-- START --

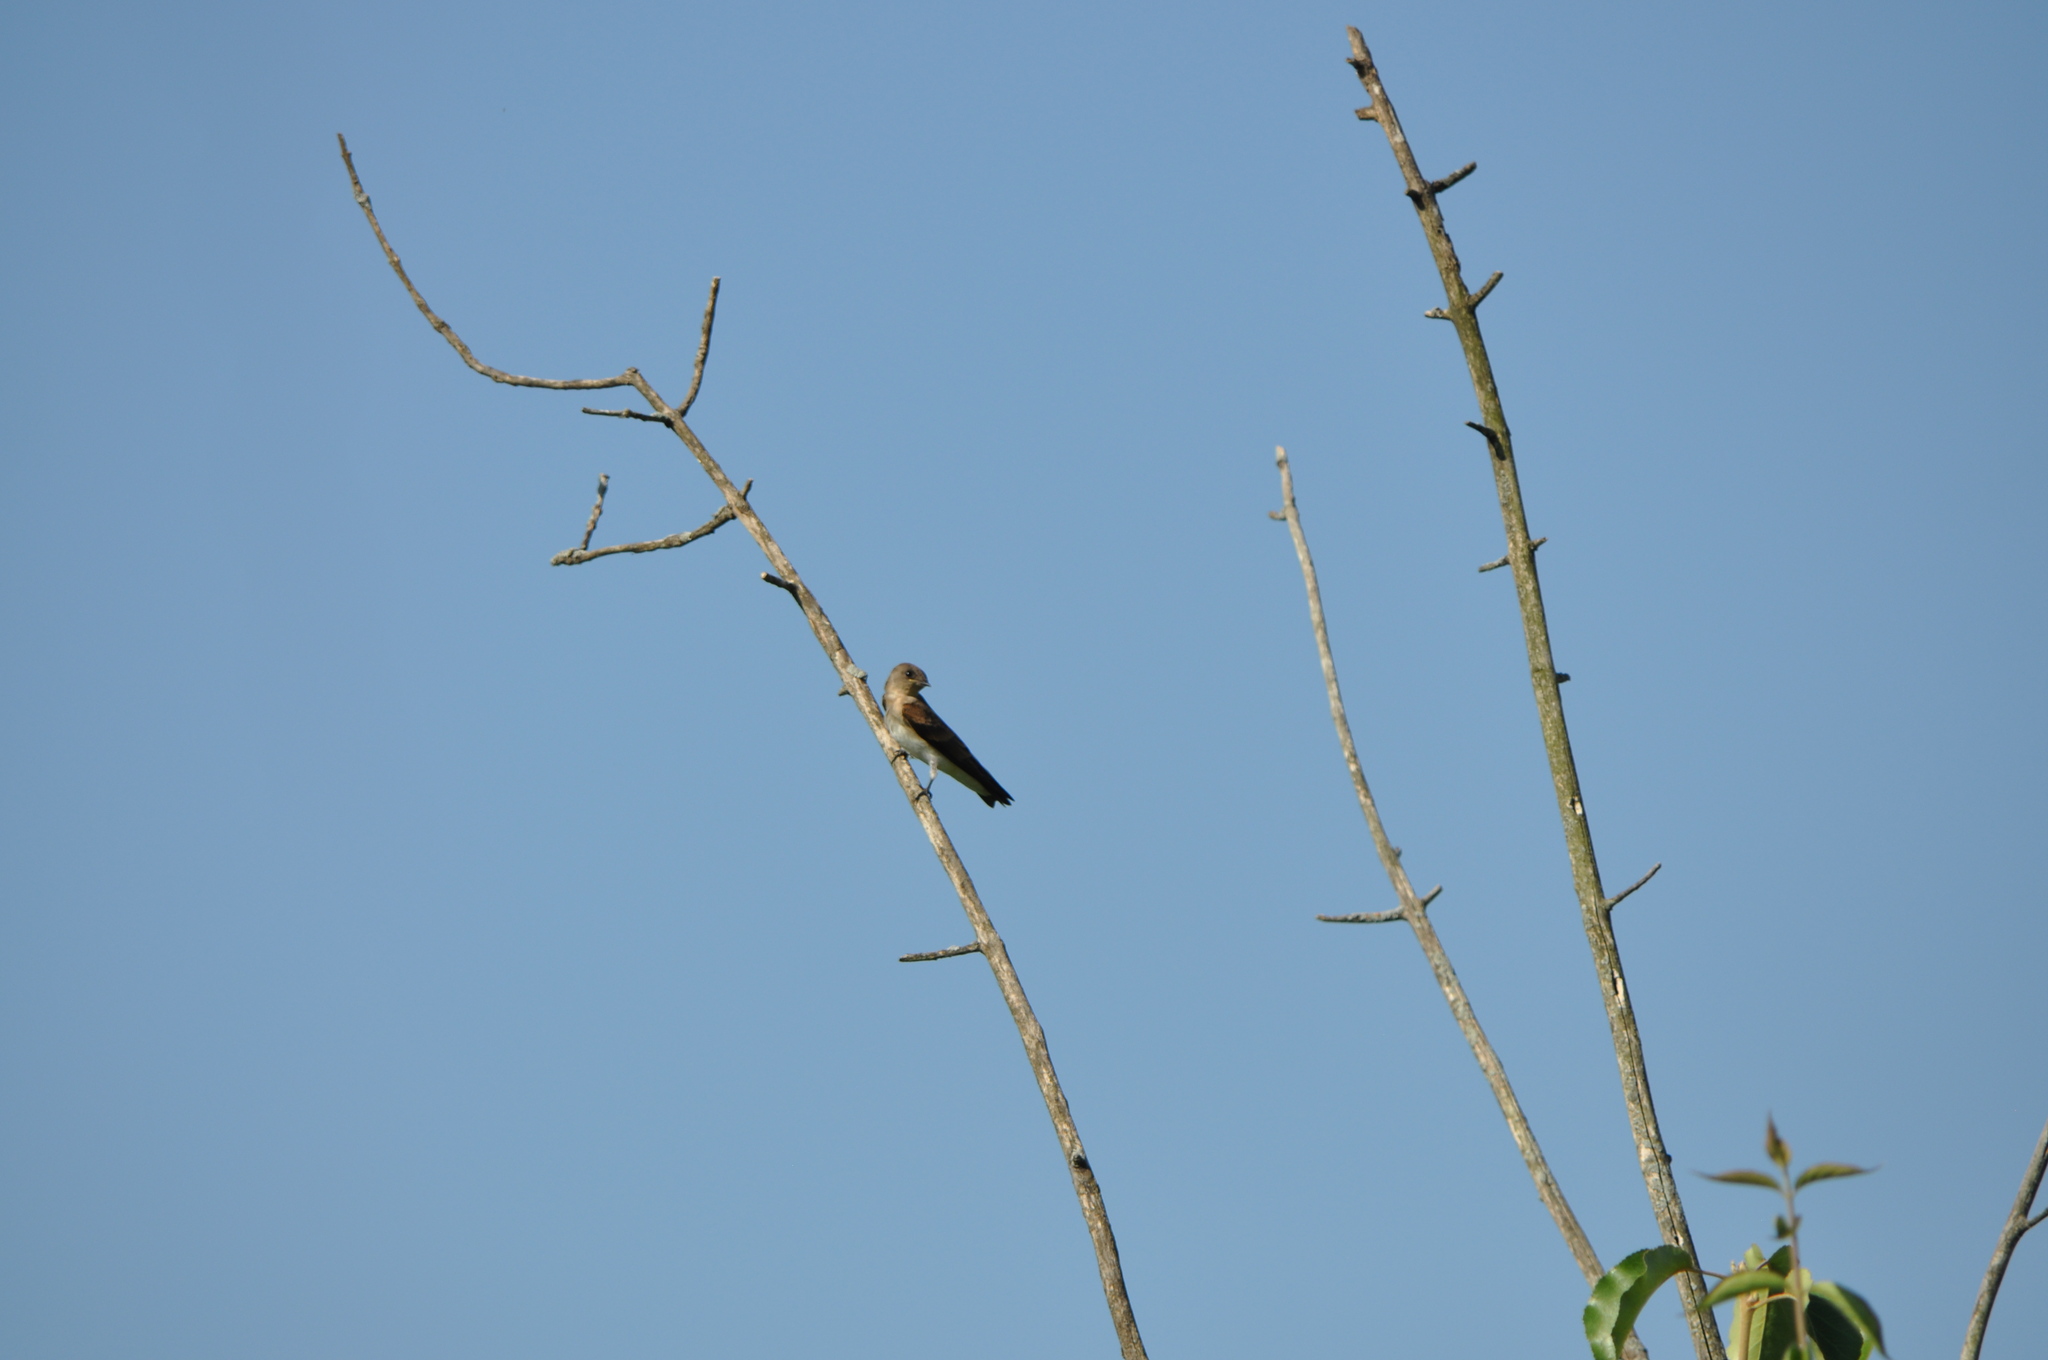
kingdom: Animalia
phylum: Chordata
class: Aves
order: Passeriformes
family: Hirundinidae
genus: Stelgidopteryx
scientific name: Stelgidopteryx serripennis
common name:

-- END --

▶ [The request] Reproduce the lines of every item with "common name" swapped for "vernacular name" and everything else unchanged, and leave the pictures out.

▶ [Exercise response]
kingdom: Animalia
phylum: Chordata
class: Aves
order: Passeriformes
family: Hirundinidae
genus: Stelgidopteryx
scientific name: Stelgidopteryx serripennis
vernacular name:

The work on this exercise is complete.